Description of the task: Everything in the listing below except the pictures should be reproduced exactly.

Exercise materials:
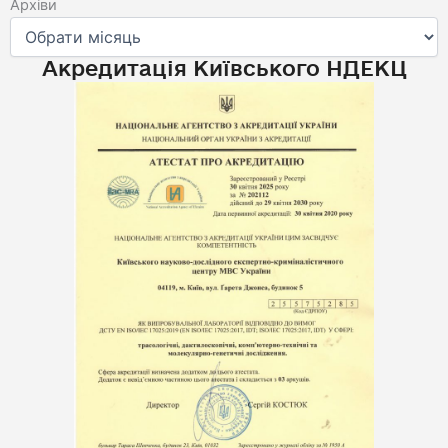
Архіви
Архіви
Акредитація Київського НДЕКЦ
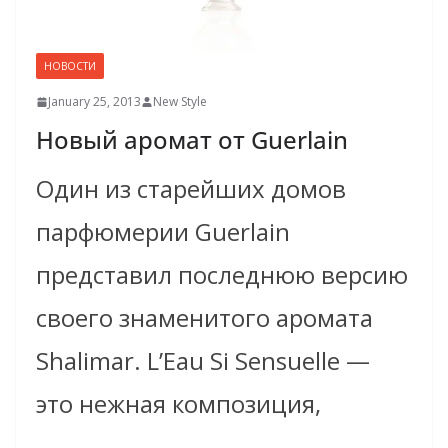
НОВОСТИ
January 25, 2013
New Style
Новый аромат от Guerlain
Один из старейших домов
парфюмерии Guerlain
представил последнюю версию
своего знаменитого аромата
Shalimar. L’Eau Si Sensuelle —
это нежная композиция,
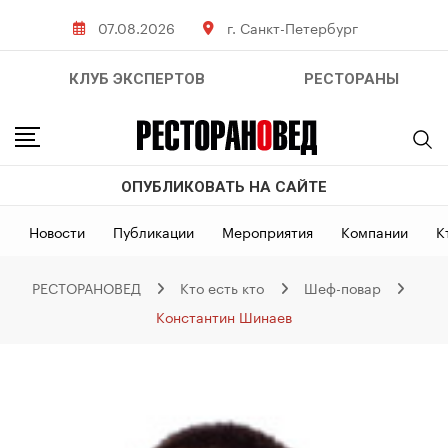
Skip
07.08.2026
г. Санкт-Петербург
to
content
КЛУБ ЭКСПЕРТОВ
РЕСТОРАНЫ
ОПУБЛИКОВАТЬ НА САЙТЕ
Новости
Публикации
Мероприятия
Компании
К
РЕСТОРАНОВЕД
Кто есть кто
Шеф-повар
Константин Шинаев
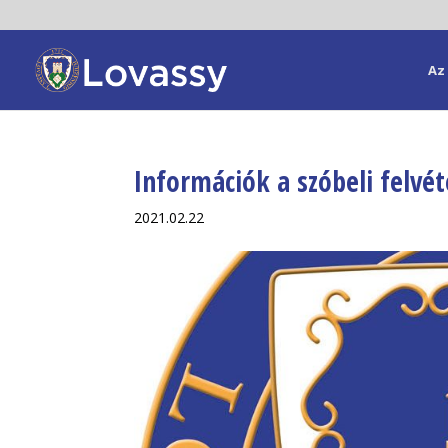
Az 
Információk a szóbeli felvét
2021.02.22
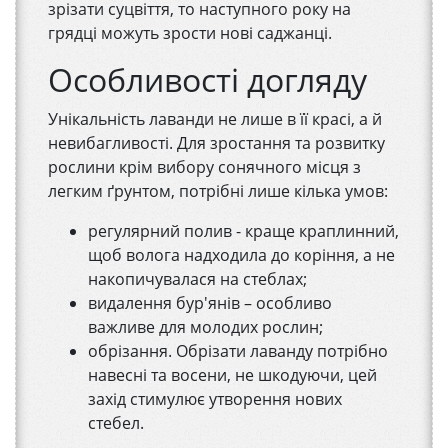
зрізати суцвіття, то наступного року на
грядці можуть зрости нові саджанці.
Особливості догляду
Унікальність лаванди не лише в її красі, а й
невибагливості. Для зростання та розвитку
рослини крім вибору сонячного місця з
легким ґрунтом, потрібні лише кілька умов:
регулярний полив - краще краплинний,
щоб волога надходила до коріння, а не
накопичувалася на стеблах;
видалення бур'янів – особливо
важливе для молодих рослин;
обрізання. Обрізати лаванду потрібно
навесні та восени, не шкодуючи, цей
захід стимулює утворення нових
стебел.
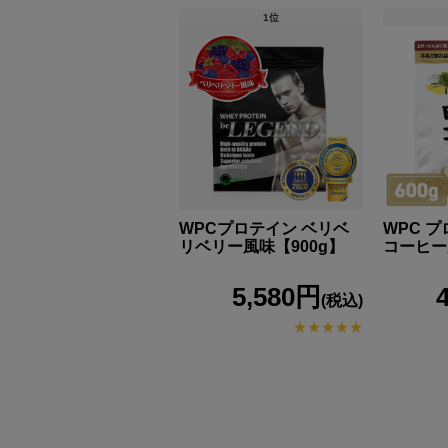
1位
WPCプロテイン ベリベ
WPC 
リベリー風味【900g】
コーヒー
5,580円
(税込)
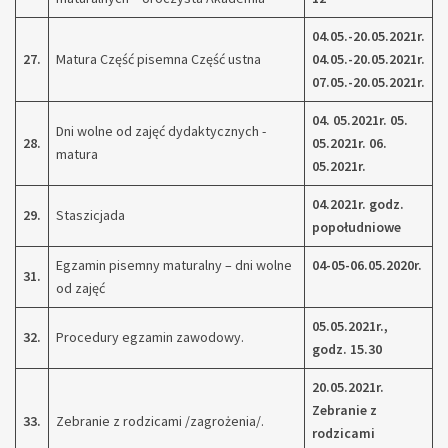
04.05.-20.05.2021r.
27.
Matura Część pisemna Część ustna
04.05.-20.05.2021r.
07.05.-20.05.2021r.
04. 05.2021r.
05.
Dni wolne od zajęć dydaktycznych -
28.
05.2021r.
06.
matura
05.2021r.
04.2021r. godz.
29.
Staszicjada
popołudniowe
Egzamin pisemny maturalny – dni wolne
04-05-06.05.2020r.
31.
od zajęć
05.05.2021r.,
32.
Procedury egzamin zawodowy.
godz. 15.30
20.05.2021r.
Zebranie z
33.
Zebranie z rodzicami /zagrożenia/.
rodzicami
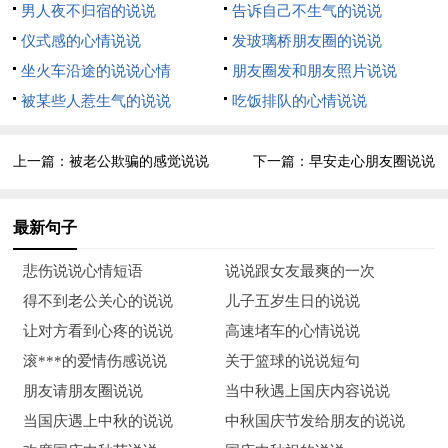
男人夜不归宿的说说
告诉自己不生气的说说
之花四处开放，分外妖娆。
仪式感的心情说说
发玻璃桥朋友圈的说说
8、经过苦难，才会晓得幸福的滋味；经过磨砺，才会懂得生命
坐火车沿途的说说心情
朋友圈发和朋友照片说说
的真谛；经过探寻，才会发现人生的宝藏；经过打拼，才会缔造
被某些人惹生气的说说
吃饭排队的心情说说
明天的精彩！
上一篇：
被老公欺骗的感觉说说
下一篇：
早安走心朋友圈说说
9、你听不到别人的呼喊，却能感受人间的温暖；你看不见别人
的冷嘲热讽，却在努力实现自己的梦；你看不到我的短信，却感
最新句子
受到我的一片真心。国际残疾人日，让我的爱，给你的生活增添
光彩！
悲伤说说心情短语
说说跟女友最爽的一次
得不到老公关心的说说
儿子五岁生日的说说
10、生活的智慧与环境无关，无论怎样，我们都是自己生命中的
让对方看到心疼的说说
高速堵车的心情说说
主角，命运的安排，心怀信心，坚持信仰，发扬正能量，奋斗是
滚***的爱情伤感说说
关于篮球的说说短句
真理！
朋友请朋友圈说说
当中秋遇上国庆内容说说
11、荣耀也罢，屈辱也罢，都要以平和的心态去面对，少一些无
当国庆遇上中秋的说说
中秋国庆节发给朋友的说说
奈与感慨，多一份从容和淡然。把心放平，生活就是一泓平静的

Answer to this problem:
Архіви
Архіви
Акредитація Київського НДЕКЦ
НОВОСТИ
January 25, 2013
New Style
Новый аромат от Guerlain
Один из старейших домов
парфюмерии Guerlain
представил последнюю версию
своего знаменитого аромата
Shalimar. L’Eau Si Sensuelle —
это нежная композиция,
Skip
07.08.2026
г. Санкт-Петербург
to
content
КЛУБ ЭКСПЕРТОВ
РЕСТОРАНЫ
ОПУБЛИКОВАТЬ НА САЙТЕ
Новости
Публикации
Мероприятия
Компании
К
РЕСТОРАНОВЕД
Кто есть кто
Шеф-повар
Константин Шинаев
Az 
Információk a szóbeli felvét
2021.02.22
зрізати суцвіття, то наступного року на
грядці можуть зрости нові саджанці.
Особливості догляду
Унікальність лаванди не лише в її красі, а й
невибагливості. Для зростання та розвитку
рослини крім вибору сонячного місця з
легким ґрунтом, потрібні лише кілька умов:
регулярний полив - краще краплинний,
щоб волога надходила до коріння, а не
накопичувалася на стеблах;
видалення бур'янів – особливо
важливе для молодих рослин;
обрізання. Обрізати лаванду потрібно
навесні та восени, не шкодуючи, цей
захід стимулює утворення нових
стебел.
1位
WPCプロテイン ベリベ
WPC 
リベリー風味【900g】
コーヒー
5,580円
(税込)
04.05.-20.05.2021r.
27.
Matura Część pisemna Część ustna
04.05.-20.05.2021r.
07.05.-20.05.2021r.
04. 05.2021r.
05.
Dni wolne od zajęć dydaktycznych -
28.
05.2021r.
06.
matura
05.2021r.
04.2021r. godz.
29.
Staszicjada
popołudniowe
Egzamin pisemny maturalny – dni wolne
04-05-06.05.2020r.
31.
od zajęć
05.05.2021r.,
32.
Procedury egzamin zawodowy.
godz. 15.30
20.05.2021r.
Zebranie z
33.
Zebranie z rodzicami /zagrożenia/.
rodzicami
男人夜不归宿的说说
告诉自己不生气的说说
之花四处开放，分外妖娆。
仪式感的心情说说
发玻璃桥朋友圈的说说
8、经过苦难，才会晓得幸福的滋味；经过磨砺，才会懂得生命
坐火车沿途的说说心情
朋友圈发和朋友照片说说
的真谛；经过探寻，才会发现人生的宝藏；经过打拼，才会缔造
被某些人惹生气的说说
吃饭排队的心情说说
明天的精彩！
上一篇：
被老公欺骗的感觉说说
下一篇：
早安走心朋友圈说说
9、你听不到别人的呼喊，却能感受人间的温暖；你看不见别人
的冷嘲热讽，却在努力实现自己的梦；你看不到我的短信，却感
最新句子
受到我的一片真心。国际残疾人日，让我的爱，给你的生活增添
光彩！
悲伤说说心情短语
说说跟女友最爽的一次
得不到老公关心的说说
儿子五岁生日的说说
10、生活的智慧与环境无关，无论怎样，我们都是自己生命中的
让对方看到心疼的说说
高速堵车的心情说说
主角，命运的安排，心怀信心，坚持信仰，发扬正能量，奋斗是
滚***的爱情伤感说说
关于篮球的说说短句
真理！
朋友请朋友圈说说
当中秋遇上国庆内容说说
11、荣耀也罢，屈辱也罢，都要以平和的心态去面对，少一些无
当国庆遇上中秋的说说
中秋国庆节发给朋友的说说
奈与感慨，多一份从容和淡然。把心放平，生活就是一泓平静的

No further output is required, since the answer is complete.